Going from a 9-5 I hated to a creative business that pays my bills
My employee to self-employed story
Hello you!
It’s been five years since I started my blog and started calling myself a writer. Since then I’ve gone from thinking of my online work as an embarrassing secret to my lifeblood. I still don’t like talking to people about my writing, photography or videos but I think that’s common for a lot of self-employed creatives. I feel so lucky to do what I love for a living and every single day I wake up with an abundance of gratitude that I have nobody to report to but myself.
A theme I keep noticing in conversations again and again is a feeling of being lost, of not knowing whether we’re doing the right thing in life, making the right choices and a lot of us are holding a dream of working for ourselves close to our hearts. As someone who decided to take the leap years ago I wanted to pull back the curtain on my story, share how I did it and what I’ve learned along the way.

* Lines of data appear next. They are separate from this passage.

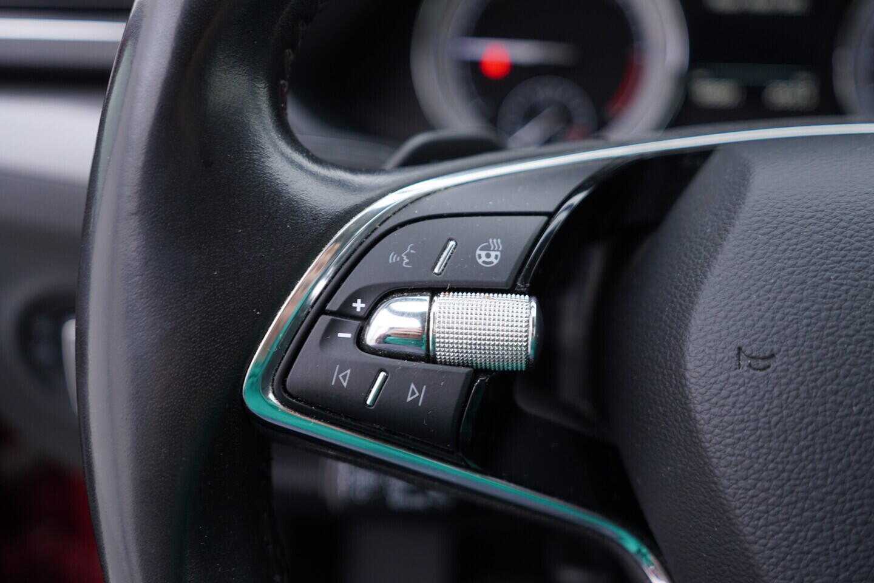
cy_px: 292
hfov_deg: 53.1
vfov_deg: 36.9
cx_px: 437
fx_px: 874
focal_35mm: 36
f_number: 2.8
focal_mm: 24
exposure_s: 1/40
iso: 125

When you’re on edge of the diving board wondering if the water is warm or not, it’s easy to focus on the polished instagram friendly version of self-employed creative businesses. This elusive world where making a living out of creativity seems effortless to some and you can envisage yourself doing the same, but something is stopping you. I can assure you this glossy highlight reel we see on the surface isn’t the reality - the reality is messy which brings me to the first and most important secret I want to share with you - we’re all winging it. Some of the most stereotypically successful people I’ve ever spoken to have all shared this feeling and you would never have guessed. Imposter syndrome is rife and we all wonder if everything we’ve built so far will disappear tomorrow, but we carry on anyway.
When I left uni with my degree in business management, I had it all planned out. I’d got my heart set on a career in HR working for the NHS. Despite Entrepreneurship being my favourite module when I was studying this option felt safe and female friendly. Nothing went right. I hated it. I’d worked in part time jobs alongside my studies since I was 13, but being employed full time without any other long term dreams felt like staring into an abyss of sameness and most days I felt so frustrated I wanted to scream.